Though he had been interested in writing all his life, it was the move to Saskatoon in his early 30s which led him to take it more seriously. He fell in with a literary crowd and joined a succession of writing groups. One of the first people he met in town was Brenda Riches, who introduced him to people like Anne Szumigalski, David Carpenter, Patrick Lane and Marie Elyse St. George. "These people were all so supportive of my writing - and at times extremely critical," he notes with a sigh. "But what a great learning process."

He achieved moderate success with a few short stories read on CBC Radio and published in literary magazines. He remembers everything he has written, and is quick to regale me with detailed plot synopses involving embittered wives and a man with a 400-pound ball of string. "I did a story about a man who married a dragon," he says. "I enjoyed that kind of thing - not sure if people knew what I was up to." He pauses to add, rather bewilderingly: "But in Saskatoon you could do that."

He moved to Kelowna in 1994 when Shirley was transferred there for work. They bought a faux Victorian villa in the saccharinely quaint planned community of Kettle Valley. He'd taken early retirement to write, and that's just what he did, churning out screenplay after screenplay. He began with a biopic of John Hunter, an 18th-century Scot and self-taught surgeon who opened a medical school in Covent Garden. Then there was an action-adventure story about a couple of kids in a runaway plane - that one was optioned by a studio in Hollywood, but proved too expensive to make - and a western with a character called Bingo Barnes; it spawned a sequel, but neither sold. There were seven or eight in total, he figures, written across nine years.

And then, the forest fire.

It was the summer of 2003, and the Okanagan fires almost burned his neighbourhood to the ground: Bradley and his wife escaped with flames right on the tail of their green Lexus, after missing the first call to evacuate. Their house survived (their doorbell melted in the heat) but many others did not.

The experience haunts him still. "We were different people in its wake," he says. "It was as if a line had been drawn across my life, and I couldn't go back. I decided I needed to be doing something different."

He left the screenplays behind, and started to work on his memoirs. In 2006 he started writing his first novel. One day, Shirley was listening to Louise Penny on CBC Radio talking to Shelagh Rogers about the Debut Dagger and suggested he give the competition a go, saying she thought he should write about the "girl on the camp stool" - a minor character he had created who had captured Shirley's imagination.

"All I could do was sit down with my fingers over the keyboard and find out who this girl was," he says.

Six months later, not only had Flavia been fleshed out, she had taken over Bradley's life completely. Nevertheless, he returned from the Dagger awards and promptly gave himself a few weeks off. Then he sat down and wrote Sweetness in seven months flat. Only at that point did he allow himself to worry about what he'd gotten himself into. "I knew it was being looked forward to with baited breath," he explains. "Everyone was waiting to see if it lived up to those first few pages. And they were absolutely thrilled that it did."

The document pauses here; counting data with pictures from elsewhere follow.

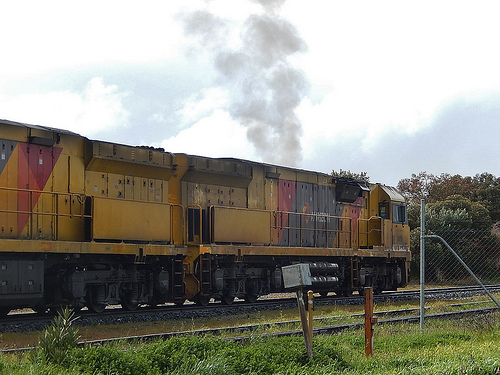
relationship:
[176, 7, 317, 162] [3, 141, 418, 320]
steam of train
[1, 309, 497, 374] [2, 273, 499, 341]
grass near tracks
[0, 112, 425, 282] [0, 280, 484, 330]
train on tracks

With the manuscript of the second novel just delivered and the remaining four mapped out, Bradley has settled into a writing routine. He wakes at 4.30 a.m., makes tea, eats an orange and works his way toward his desk. "The hardest part of writing," he confides, "is sitting down. Once I'm there, I'm good - I write about 1,000 words a day.

"After 35 years in the television business," he says with a smile, "it's really not that much pressure."